Limitations & Future Work

  1. Limited Effectiveness of PGD on Blind Deblurring: DMILO-PGD underperforms compared to DMILO on BID tasks. The authors hypothesize that naive gradient updates are unsuitable for kernel estimation, requiring the design of specialized kernel updating strategies.
  2. Insufficient Discussion on Computational Efficiency: Though GPU memory usage is reduced, the computational cost might be remarkably high due to multiple rounds of outer loops × inner loops (e.g., 400 inner iterations × 10 outer iterations for super-resolution).
  3. Moderate Performance of Gaussian Deblurring on ImageNet: The FID and LPIPS metrics underperform DCPS under certain configurations, indicating that generalization needs to be strengthened.
  4. Numerous Hyperparameters: Hyperparameters such as \(\lambda\), inner/outer learning rates, and inner/outer iteration numbers must be tuned individually for different tasks.
  5. Only DDIM Sampling Evaluated: Integration with other samplers (such as DPM-Solver) has not yet been explored.

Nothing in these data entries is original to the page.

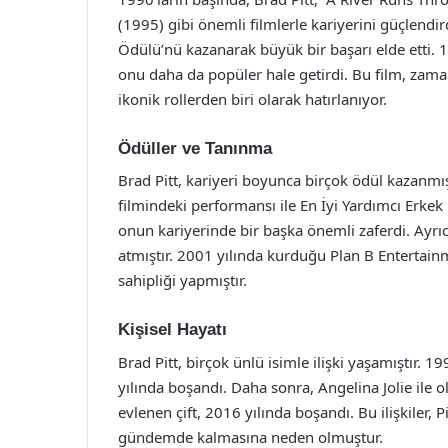
(1995) gibi önemli filmlerle kariyerini güçlendird
Ödülü’nü kazanarak büyük bir başarı elde etti. 1
onu daha da popüler hale getirdi. Bu film, zamanl
ikonik rollerden biri olarak hatırlanıyor.
Ödüller ve Tanınma
Brad Pitt, kariyeri boyunca birçok ödül kazanmı
filmindeki performansı ile En İyi Yardımcı Erk
onun kariyerinde bir başka önemli zaferdi. Ayrıc
atmıştır. 2001 yılında kurduğu Plan B Entertainm
sahipliği yapmıştır.
Kişisel Hayatı
Brad Pitt, birçok ünlü isimle ilişki yaşamıştır. 1
yılında boşandı. Daha sonra, Angelina Jolie ile ola
evlenen çift, 2016 yılında boşandı. Bu ilişkiler,
gündemde kalmasına neden olmuştur.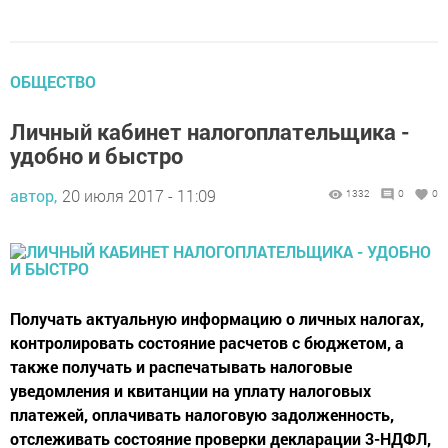
ОБЩЕСТВО
Личный кабинет налогоплательщика -
удобно и быстро
автор,
20 июля 2017 - 11:09
1332
0
0
Получать актуальную информацию о личных налогах,
контролировать состояние расчетов с бюджетом, а
также получать и распечатывать налоговые
уведомления и квитанции на уплату налоговых
платежей, оплачивать налоговую задолженность,
отслеживать состояние проверки декларации 3-НДФЛ,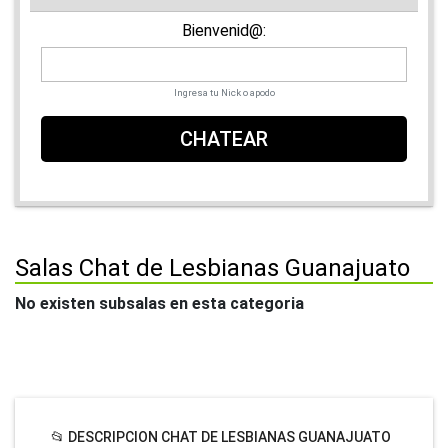
Bienvenid@:
Ingresa tu Nick o apodo
CHATEAR
Salas Chat de Lesbianas Guanajuato
No existen subsalas en esta categoria
📂 DESCRIPCION CHAT DE LESBIANAS GUANAJUATO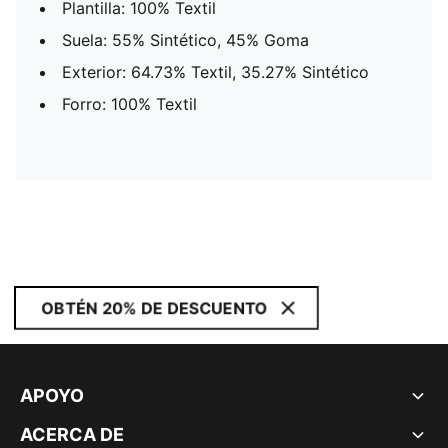
Plantilla: 100% Textil
Suela: 55% Sintético, 45% Goma
Exterior: 64.73% Textil, 35.27% Sintético
Forro: 100% Textil
OBTÉN 20% DE DESCUENTO
APOYO
ACERCA DE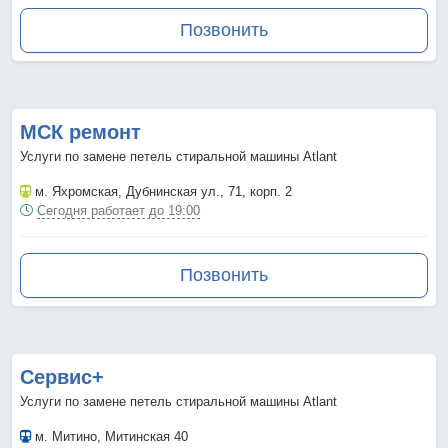
Позвонить
МСК ремонт
Услуги по замене петель стиральной машины Atlant
м. Яхромская
, Дубнинская ул., 71, корп. 2
Сегодня работает до 19:00
Позвонить
Сервис+
Услуги по замене петель стиральной машины Atlant
м. Митино
, Митинская 40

  • DMPlug (Wang et al., 2024): The baseline that this work directly improves upon, which operates as a CSGM method optimizing the initial latent variables.
  • ILO (Daras et al., 2021): Intermediate Layer Optimization was originally designed for GANs, and this work naturally extends it to DMs.

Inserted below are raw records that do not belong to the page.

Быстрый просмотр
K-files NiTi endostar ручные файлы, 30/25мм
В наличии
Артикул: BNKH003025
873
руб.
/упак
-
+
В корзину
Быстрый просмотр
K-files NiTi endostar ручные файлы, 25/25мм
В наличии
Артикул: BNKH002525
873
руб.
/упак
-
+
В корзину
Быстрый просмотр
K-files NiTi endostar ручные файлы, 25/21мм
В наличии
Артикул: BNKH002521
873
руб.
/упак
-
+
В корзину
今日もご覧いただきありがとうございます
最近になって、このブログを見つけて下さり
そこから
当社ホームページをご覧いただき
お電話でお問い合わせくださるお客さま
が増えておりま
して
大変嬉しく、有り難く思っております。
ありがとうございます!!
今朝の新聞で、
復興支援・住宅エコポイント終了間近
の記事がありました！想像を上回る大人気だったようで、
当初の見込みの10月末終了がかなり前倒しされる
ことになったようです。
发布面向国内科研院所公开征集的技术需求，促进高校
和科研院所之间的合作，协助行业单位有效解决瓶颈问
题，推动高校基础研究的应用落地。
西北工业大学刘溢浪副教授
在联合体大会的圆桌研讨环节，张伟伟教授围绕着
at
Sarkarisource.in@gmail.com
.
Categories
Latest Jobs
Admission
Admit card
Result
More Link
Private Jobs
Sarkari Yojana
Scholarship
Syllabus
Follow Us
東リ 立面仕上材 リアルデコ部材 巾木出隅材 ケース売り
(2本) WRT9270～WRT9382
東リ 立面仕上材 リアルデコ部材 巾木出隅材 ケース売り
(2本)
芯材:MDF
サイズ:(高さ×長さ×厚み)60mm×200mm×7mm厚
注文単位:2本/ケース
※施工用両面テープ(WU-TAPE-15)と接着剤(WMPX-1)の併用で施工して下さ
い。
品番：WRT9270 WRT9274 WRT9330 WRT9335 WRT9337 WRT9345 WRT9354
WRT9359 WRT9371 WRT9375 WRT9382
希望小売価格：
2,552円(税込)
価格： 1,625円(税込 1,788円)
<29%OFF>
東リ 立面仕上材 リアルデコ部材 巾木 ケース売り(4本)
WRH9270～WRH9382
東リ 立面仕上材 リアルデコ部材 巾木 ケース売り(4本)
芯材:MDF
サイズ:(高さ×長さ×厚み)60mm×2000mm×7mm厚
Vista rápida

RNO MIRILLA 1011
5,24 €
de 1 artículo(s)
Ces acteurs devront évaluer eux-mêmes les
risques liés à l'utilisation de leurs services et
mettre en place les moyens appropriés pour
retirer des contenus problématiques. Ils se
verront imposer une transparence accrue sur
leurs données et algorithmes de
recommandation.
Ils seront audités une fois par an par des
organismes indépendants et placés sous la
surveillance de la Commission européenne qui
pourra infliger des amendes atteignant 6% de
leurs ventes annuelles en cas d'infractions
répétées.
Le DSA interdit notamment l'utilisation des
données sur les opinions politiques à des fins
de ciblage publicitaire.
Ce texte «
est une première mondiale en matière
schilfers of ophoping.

  • Sparse Deviation (Dhar et al., 2018): Enables the exploration of out-of-range signals.
  • PGD for IP (Shah & Hegde, 2018): Projected gradient descent framework.
  • DCPS (Janati et al., 2024): Another strong competitor that performs comparably to the proposed method on certain tasks.

Rating

  • Novelty: ⭐⭐⭐⭐ — The combination of ILO and DM is natural and highly effective, and the forward-operator-guided projection offers theoretical novelty.

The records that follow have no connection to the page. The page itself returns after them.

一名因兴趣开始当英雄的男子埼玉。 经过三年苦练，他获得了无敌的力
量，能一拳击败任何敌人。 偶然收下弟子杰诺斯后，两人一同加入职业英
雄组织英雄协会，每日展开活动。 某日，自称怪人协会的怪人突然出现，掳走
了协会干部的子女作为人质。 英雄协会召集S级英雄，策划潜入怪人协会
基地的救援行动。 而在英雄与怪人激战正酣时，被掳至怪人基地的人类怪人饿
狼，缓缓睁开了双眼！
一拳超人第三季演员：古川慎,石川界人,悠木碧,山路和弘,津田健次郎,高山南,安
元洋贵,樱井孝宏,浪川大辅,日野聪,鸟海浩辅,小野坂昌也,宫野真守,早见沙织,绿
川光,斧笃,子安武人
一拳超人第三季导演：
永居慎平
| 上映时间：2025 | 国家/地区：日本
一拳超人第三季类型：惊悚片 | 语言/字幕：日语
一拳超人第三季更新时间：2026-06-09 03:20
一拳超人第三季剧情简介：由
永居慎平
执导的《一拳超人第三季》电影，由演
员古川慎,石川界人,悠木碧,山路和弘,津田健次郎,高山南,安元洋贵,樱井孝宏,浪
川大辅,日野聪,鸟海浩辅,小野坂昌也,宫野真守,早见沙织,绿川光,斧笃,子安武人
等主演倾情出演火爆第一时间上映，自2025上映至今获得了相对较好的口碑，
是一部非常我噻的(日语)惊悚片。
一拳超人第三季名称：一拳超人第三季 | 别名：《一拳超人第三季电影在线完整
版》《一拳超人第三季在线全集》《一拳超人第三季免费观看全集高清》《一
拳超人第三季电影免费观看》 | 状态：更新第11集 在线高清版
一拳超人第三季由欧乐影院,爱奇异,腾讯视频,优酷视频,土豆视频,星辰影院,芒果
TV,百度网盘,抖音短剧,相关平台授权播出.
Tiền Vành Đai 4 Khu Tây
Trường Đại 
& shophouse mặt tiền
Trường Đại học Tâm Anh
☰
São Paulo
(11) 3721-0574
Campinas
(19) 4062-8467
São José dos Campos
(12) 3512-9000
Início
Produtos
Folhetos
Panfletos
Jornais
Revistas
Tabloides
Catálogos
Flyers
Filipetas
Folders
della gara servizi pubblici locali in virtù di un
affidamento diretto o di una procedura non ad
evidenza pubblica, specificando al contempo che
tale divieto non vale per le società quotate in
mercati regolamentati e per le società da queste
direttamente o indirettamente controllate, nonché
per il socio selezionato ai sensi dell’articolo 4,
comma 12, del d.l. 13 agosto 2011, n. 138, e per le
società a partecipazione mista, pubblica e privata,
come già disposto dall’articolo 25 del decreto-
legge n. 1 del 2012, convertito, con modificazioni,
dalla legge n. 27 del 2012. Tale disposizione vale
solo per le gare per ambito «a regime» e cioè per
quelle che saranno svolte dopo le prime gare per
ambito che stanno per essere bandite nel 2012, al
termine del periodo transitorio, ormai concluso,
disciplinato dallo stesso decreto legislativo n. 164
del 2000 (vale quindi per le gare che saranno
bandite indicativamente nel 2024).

  • Experimental Thoroughness: ⭐⭐⭐⭐⭐ — Extremely comprehensive with 6 tasks, 4 datasets, and over 9 baselines.
  • Writing Quality: ⭐⭐⭐⭐ — Clearly structured with a smooth transition between theory and experiments.
  • Value: ⭐⭐⭐⭐ — Resolving the GPU memory constraint is crucial for practical deployments, although computational efficiency still has room for improvement.